§ **GOAL OF THE EXERCISE**
Copy out all the records again, swapping every "collectors" for "collected by" and leaving everything else as it is.
--- Start of RECORDS PROVIDED ---
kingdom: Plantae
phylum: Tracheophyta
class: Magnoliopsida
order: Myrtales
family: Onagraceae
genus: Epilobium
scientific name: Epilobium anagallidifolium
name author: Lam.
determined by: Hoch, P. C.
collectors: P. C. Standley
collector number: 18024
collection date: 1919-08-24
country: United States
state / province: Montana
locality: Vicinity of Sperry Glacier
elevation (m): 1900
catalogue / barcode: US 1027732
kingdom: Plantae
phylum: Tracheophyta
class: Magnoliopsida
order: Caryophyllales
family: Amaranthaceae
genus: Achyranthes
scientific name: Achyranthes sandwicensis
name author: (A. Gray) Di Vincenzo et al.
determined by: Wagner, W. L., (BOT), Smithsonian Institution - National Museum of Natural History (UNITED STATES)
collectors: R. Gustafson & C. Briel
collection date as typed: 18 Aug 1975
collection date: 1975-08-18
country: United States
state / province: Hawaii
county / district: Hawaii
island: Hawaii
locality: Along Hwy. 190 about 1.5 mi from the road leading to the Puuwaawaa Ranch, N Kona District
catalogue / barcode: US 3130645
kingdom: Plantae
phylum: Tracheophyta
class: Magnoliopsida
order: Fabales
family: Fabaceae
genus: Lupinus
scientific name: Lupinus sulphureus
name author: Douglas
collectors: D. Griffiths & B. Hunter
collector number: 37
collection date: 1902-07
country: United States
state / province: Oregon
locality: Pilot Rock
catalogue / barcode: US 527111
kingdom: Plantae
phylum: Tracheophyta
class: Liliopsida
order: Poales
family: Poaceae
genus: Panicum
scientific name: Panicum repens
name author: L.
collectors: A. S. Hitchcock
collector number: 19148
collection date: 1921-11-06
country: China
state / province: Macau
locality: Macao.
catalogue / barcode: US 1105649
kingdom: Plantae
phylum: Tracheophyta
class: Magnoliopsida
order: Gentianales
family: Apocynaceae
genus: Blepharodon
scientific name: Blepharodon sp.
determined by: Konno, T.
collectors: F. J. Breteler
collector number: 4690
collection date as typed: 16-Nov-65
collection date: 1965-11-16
--- End of RECORDS PROVIDED ---
§ **RESPONSE**
kingdom: Plantae
phylum: Tracheophyta
class: Magnoliopsida
order: Myrtales
family: Onagraceae
genus: Epilobium
scientific name: Epilobium anagallidifolium
name author: Lam.
determined by: Hoch, P. C.
collected by: P. C. Standley
collector number: 18024
collection date: 1919-08-24
country: United States
state / province: Montana
locality: Vicinity of Sperry Glacier
elevation (m): 1900
catalogue / barcode: US 1027732
kingdom: Plantae
phylum: Tracheophyta
class: Magnoliopsida
order: Caryophyllales
family: Amaranthaceae
genus: Achyranthes
scientific name: Achyranthes sandwicensis
name author: (A. Gray) Di Vincenzo et al.
determined by: Wagner, W. L., (BOT), Smithsonian Institution - National Museum of Natural History (UNITED STATES)
collected by: R. Gustafson & C. Briel
collection date as typed: 18 Aug 1975
collection date: 1975-08-18
country: United States
state / province: Hawaii
county / district: Hawaii
island: Hawaii
locality: Along Hwy. 190 about 1.5 mi from the road leading to the Puuwaawaa Ranch, N Kona District
catalogue / barcode: US 3130645
kingdom: Plantae
phylum: Tracheophyta
class: Magnoliopsida
order: Fabales
family: Fabaceae
genus: Lupinus
scientific name: Lupinus sulphureus
name author: Douglas
collected by: D. Griffiths & B. Hunter
collector number: 37
collection date: 1902-07
country: United States
state / province: Oregon
locality: Pilot Rock
catalogue / barcode: US 527111
kingdom: Plantae
phylum: Tracheophyta
class: Liliopsida
order: Poales
family: Poaceae
genus: Panicum
scientific name: Panicum repens
name author: L.
collected by: A. S. Hitchcock
collector number: 19148
collection date: 1921-11-06
country: China
state / province: Macau
locality: Macao.
catalogue / barcode: US 1105649
kingdom: Plantae
phylum: Tracheophyta
class: Magnoliopsida
order: Gentianales
family: Apocynaceae
genus: Blepharodon
scientific name: Blepharodon sp.
determined by: Konno, T.
collected by: F. J. Breteler
collector number: 4690
collection date as typed: 16-Nov-65
collection date: 1965-11-16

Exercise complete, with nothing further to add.